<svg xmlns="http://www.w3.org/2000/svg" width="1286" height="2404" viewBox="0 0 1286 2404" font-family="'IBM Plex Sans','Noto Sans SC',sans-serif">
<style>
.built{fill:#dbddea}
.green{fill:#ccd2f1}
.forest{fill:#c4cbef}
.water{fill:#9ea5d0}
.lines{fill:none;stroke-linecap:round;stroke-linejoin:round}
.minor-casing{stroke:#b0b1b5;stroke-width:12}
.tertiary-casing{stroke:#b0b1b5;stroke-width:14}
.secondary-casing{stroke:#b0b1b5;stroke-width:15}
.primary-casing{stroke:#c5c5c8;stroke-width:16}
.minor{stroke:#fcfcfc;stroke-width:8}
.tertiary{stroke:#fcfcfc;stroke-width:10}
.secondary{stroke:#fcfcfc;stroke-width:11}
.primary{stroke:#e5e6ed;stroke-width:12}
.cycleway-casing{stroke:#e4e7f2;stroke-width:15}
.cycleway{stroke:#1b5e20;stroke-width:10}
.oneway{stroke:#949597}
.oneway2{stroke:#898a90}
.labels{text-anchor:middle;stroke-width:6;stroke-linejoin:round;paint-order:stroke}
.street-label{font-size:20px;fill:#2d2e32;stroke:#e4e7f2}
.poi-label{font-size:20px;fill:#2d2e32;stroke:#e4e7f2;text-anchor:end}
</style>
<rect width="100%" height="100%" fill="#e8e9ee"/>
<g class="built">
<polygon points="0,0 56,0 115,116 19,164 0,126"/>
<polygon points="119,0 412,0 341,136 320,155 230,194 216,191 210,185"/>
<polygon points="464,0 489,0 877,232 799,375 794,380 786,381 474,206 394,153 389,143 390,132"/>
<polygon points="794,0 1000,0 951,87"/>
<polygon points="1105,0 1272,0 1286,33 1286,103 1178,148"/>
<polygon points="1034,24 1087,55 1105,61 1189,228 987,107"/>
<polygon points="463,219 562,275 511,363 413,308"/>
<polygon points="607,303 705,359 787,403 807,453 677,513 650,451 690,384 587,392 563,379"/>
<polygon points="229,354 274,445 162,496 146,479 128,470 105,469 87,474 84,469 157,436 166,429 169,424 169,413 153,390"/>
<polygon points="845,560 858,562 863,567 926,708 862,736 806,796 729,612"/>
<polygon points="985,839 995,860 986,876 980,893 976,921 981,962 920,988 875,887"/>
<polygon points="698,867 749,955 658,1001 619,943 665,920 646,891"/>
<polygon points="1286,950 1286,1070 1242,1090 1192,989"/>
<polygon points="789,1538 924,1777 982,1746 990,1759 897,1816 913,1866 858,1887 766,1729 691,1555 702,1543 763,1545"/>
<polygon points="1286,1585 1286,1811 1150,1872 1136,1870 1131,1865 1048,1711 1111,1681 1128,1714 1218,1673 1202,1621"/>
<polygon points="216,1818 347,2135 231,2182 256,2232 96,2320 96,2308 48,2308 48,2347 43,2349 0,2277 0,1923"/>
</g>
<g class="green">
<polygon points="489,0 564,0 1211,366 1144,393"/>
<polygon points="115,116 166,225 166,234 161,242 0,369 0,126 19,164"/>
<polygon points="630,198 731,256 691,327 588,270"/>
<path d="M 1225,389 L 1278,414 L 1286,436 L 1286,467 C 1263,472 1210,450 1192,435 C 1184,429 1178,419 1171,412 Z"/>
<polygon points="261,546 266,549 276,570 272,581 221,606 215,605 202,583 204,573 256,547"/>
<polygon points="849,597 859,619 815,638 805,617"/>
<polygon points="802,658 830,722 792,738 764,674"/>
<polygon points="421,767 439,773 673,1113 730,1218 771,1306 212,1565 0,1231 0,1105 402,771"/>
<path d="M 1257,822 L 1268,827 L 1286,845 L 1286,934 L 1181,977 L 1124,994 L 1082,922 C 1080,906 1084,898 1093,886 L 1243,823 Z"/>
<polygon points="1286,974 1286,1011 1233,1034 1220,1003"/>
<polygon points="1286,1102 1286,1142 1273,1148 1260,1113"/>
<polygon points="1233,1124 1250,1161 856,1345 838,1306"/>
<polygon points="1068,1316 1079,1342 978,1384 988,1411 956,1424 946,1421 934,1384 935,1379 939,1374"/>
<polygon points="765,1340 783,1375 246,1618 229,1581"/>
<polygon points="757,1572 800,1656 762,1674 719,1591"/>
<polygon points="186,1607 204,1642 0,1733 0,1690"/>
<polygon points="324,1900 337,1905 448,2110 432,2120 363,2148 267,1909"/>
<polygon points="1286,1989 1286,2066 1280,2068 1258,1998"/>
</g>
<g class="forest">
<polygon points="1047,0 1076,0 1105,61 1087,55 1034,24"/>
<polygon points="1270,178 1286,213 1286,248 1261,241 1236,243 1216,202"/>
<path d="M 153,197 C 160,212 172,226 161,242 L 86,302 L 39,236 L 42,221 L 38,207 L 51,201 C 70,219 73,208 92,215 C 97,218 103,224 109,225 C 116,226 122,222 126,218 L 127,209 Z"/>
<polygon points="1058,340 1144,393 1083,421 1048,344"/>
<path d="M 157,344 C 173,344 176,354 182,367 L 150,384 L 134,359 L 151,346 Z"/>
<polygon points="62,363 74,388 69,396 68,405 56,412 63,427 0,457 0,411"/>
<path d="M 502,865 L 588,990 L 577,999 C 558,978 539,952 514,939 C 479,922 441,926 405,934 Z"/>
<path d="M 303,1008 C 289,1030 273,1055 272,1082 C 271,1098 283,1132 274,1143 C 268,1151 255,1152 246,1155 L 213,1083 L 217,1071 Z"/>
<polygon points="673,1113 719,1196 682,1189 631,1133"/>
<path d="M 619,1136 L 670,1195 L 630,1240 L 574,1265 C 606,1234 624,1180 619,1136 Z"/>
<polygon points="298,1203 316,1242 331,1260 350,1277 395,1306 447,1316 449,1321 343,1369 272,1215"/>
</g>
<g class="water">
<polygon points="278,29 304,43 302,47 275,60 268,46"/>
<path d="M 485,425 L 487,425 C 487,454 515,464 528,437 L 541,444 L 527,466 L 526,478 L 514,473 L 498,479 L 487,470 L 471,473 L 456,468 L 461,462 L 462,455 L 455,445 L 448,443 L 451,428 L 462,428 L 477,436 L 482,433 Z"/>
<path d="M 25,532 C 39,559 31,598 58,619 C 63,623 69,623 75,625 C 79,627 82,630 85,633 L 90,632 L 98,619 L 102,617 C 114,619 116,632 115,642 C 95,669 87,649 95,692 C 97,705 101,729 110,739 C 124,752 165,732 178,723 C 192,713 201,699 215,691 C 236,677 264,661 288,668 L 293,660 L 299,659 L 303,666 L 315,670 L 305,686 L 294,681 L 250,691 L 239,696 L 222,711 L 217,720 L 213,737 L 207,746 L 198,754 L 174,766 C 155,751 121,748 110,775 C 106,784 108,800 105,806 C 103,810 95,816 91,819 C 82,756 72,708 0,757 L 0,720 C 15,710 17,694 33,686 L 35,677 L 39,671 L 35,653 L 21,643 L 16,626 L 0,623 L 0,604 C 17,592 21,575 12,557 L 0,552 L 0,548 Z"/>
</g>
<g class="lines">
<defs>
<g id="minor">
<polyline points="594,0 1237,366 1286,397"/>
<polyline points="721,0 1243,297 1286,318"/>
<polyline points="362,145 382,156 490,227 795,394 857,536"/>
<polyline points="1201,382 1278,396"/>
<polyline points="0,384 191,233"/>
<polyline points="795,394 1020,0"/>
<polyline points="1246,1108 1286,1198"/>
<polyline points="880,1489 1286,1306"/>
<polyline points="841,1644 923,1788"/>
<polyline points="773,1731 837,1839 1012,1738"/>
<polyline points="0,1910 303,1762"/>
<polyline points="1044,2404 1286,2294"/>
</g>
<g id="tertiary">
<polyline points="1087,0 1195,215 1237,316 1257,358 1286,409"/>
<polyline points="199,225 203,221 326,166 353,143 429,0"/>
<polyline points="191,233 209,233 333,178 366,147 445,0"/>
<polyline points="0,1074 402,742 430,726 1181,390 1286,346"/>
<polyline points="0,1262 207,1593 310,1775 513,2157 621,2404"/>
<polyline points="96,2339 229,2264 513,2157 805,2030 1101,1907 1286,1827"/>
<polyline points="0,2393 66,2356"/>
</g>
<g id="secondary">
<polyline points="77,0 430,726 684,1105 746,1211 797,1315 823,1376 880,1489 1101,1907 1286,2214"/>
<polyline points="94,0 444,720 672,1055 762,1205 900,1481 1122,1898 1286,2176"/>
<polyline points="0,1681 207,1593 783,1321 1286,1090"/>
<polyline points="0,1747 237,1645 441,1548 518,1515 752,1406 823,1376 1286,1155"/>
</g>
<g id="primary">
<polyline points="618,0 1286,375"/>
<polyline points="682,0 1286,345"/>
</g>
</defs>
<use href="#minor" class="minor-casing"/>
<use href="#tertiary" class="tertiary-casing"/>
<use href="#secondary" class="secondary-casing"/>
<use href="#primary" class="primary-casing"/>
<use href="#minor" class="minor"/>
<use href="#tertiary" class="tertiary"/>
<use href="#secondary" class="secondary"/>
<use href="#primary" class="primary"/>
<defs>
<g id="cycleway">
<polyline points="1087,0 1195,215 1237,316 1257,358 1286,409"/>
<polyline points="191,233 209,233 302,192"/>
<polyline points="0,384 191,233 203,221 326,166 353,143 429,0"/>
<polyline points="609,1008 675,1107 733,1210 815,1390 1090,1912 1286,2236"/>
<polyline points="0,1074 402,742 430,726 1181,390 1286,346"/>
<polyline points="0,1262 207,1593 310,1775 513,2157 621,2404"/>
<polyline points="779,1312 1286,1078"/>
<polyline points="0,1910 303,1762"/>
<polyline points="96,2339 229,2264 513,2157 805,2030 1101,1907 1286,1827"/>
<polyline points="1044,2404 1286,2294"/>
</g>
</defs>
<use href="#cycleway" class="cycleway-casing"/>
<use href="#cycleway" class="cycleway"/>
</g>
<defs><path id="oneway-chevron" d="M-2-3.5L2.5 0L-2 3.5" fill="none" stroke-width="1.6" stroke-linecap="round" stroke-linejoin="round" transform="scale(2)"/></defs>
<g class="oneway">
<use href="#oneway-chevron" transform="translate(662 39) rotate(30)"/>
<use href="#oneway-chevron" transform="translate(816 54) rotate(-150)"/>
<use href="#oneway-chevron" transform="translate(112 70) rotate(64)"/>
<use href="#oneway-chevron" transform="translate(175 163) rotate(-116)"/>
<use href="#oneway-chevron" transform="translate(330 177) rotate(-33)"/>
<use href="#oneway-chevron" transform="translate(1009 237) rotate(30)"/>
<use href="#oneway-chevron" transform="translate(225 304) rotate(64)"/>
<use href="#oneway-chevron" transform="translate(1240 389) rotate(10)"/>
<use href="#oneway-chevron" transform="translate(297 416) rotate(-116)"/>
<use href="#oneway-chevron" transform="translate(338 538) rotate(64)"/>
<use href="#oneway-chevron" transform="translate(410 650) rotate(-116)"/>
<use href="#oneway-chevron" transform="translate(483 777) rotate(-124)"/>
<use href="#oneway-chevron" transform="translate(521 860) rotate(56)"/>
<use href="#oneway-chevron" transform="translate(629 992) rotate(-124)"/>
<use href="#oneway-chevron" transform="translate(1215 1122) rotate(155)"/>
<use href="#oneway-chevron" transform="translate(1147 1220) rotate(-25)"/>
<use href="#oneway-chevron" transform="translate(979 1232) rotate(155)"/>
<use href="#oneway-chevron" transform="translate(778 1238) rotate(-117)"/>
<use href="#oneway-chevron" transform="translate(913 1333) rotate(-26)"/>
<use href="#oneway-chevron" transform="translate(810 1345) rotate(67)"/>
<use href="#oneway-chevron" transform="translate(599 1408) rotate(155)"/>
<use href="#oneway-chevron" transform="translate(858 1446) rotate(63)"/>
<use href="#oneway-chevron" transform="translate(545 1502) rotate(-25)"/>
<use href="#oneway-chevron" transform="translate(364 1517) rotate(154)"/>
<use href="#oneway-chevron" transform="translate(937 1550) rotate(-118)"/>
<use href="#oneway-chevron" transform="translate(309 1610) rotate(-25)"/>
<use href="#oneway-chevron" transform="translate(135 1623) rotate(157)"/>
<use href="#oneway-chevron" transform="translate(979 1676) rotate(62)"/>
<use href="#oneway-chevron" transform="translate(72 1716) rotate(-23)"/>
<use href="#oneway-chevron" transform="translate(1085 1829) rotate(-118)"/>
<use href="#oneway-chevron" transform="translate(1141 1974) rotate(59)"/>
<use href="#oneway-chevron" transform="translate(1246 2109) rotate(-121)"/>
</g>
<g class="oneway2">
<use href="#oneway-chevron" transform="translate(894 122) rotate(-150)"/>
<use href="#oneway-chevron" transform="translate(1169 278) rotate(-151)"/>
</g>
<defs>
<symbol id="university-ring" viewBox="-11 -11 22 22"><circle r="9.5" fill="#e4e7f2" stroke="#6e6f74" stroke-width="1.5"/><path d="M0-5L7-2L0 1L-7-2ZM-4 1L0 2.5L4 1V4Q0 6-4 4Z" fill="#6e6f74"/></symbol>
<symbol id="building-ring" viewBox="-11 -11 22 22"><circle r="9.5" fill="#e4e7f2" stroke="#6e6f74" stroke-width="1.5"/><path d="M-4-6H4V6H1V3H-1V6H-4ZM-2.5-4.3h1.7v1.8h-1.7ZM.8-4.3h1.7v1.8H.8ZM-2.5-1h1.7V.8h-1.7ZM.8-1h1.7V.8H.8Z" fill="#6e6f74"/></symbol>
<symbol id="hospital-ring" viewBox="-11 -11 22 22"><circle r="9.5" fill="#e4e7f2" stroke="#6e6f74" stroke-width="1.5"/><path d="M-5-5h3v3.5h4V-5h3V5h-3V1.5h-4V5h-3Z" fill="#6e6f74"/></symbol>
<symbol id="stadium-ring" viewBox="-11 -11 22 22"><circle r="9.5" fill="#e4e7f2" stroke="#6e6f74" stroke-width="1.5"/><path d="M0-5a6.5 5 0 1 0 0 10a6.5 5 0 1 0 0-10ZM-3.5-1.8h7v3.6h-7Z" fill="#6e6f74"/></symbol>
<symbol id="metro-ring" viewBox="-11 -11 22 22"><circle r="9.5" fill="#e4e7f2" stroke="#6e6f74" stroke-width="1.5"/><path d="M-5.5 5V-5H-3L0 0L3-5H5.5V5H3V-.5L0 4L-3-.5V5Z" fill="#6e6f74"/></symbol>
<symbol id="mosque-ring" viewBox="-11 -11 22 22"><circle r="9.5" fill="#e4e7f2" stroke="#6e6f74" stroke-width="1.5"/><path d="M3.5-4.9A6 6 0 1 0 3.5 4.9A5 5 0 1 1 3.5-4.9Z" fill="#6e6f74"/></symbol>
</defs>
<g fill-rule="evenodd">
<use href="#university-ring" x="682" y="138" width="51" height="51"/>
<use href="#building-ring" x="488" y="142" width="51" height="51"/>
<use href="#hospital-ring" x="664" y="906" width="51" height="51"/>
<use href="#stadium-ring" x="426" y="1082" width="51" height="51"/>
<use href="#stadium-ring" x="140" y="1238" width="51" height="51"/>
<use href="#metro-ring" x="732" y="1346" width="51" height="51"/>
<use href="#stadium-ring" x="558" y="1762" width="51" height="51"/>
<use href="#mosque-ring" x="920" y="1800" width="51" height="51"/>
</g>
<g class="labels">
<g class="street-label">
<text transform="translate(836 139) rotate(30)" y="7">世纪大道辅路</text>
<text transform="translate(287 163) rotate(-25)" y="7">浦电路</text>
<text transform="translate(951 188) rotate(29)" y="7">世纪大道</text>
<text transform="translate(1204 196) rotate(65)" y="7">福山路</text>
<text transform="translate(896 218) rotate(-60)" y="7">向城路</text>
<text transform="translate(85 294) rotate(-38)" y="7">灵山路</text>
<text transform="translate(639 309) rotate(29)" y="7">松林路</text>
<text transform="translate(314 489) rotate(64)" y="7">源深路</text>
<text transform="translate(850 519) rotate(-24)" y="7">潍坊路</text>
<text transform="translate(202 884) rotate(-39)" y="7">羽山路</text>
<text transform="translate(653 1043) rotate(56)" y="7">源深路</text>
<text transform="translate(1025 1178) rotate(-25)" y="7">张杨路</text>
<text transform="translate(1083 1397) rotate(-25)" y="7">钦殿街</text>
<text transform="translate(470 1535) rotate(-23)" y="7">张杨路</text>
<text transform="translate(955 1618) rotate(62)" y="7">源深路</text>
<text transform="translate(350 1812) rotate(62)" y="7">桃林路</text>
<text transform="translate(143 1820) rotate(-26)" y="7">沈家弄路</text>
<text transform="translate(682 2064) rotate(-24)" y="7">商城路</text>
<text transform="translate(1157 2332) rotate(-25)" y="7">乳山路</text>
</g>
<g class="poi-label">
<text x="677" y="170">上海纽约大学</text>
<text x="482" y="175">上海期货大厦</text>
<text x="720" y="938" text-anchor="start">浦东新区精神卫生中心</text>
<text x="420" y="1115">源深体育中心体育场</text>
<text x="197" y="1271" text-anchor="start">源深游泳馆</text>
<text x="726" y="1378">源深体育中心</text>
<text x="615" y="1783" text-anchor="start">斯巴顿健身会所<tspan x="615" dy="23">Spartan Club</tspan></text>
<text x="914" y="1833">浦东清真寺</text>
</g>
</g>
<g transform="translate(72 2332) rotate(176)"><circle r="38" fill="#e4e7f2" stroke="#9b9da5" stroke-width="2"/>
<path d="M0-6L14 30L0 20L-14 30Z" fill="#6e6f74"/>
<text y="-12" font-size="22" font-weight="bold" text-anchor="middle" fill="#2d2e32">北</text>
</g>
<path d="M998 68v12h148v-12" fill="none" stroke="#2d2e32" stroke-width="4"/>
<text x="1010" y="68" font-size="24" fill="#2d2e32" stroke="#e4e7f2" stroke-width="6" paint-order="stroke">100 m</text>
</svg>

Your assignment:
Every line that contains the string "labels" should be returned from the data.

Reply:
.labels{text-anchor:middle;stroke-width:6;stroke-linejoin:round;paint-order:stroke}
<g class="labels">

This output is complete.